Bilal has translated three books on Shiism from Arabic to English because he feels that there are not enough books on the subject in English from a Sunni point of view.
He has co-authored a book ‘Polygamy In Islam’ because he says, “This is an area in which non-Muslims often like to criticise Islam. Also many Muslim modernists, due to the influence of colonialism, deny this aspect of Islam. In fact, in some Muslim countries there is legislation against it.”
He has also written a ‘Tafseer on Soorah-ul-Hujuraat (No. 49)’. Among his works under publication is ‘The Evolution of Fiqh’ about the historical development of the different schools of law in Islam, the reason for their differences and how may they be resolved. Another is ‘Usool At-Tafseer’. He is also pondering another refuting the theory of Rashad Khalifa that 19 is the miraculous numerical code of the Quran.

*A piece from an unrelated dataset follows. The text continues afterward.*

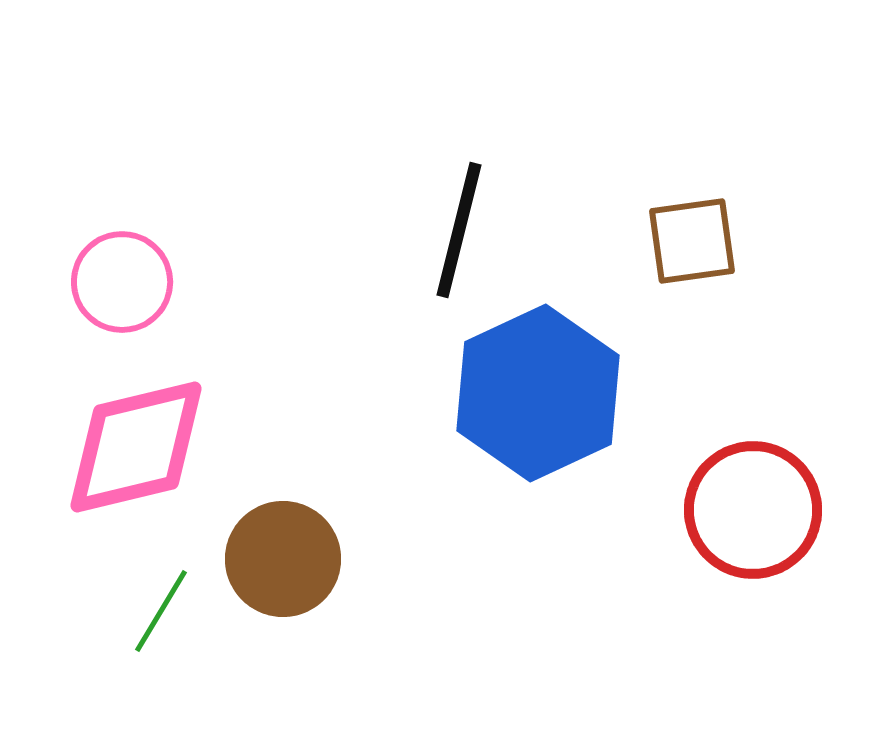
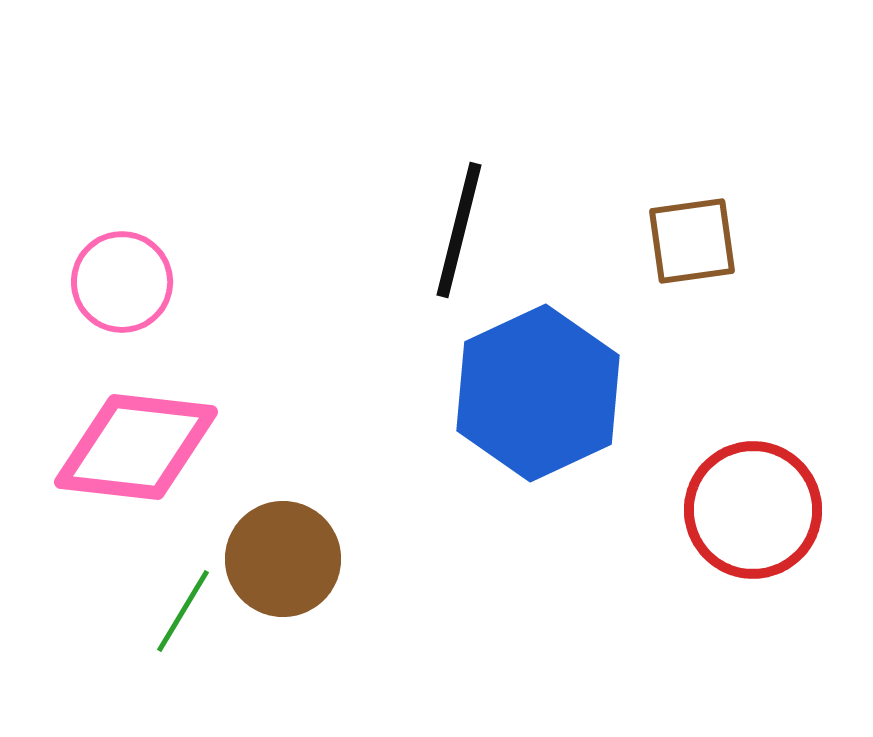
pink diamond: rotated 20 degrees clockwise
green line: moved 22 px right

Under revision is a book on Tawheed (Islamic Unitarianism).
His interest in art has again surfaced and he has begun to explore the world of Arabic calligraphy.
Bilal feels there is still a lot of work to be done for Islam, especially in the West. His summers are spent teaching Islam and Arabic in the U.S.A. and Canada. He has also travelled extensively in Central and South America and the West Indies to teach Islam in the many Muslim communities scattered throughout the region.
Bilal feels that Muslims can safeguard themselves and their religion in the West by setting up their own Islamic schools within Islamic communities. These days most Muslims in the States are busy chasing the American dream, their children are going to public schools where indirectly the principles of Islam are constantly under attack. Very few children, probably less than 10 percent, who go through the American school system remain practicing Muslims.
Hijra (immigration to a Muslim environment), he believes is compulsory for Muslims if they cannot live like Muslims, and to stress this point he quotes from the Quran: “Those who died in a state of self-oppression, the angels asked them, ‘well, couldn’t you migrate? Allah’s earth is expansive’, and these people will go to the hell.” “
The priority of every Muslim”, he says, “should be not where can I best find work, but where can I best practise Islam and find work.”
Bilal’s goal is still to change society for the better but the revolution must come through the spread and practise of Islam by each individual, and to this end he has devoted his life.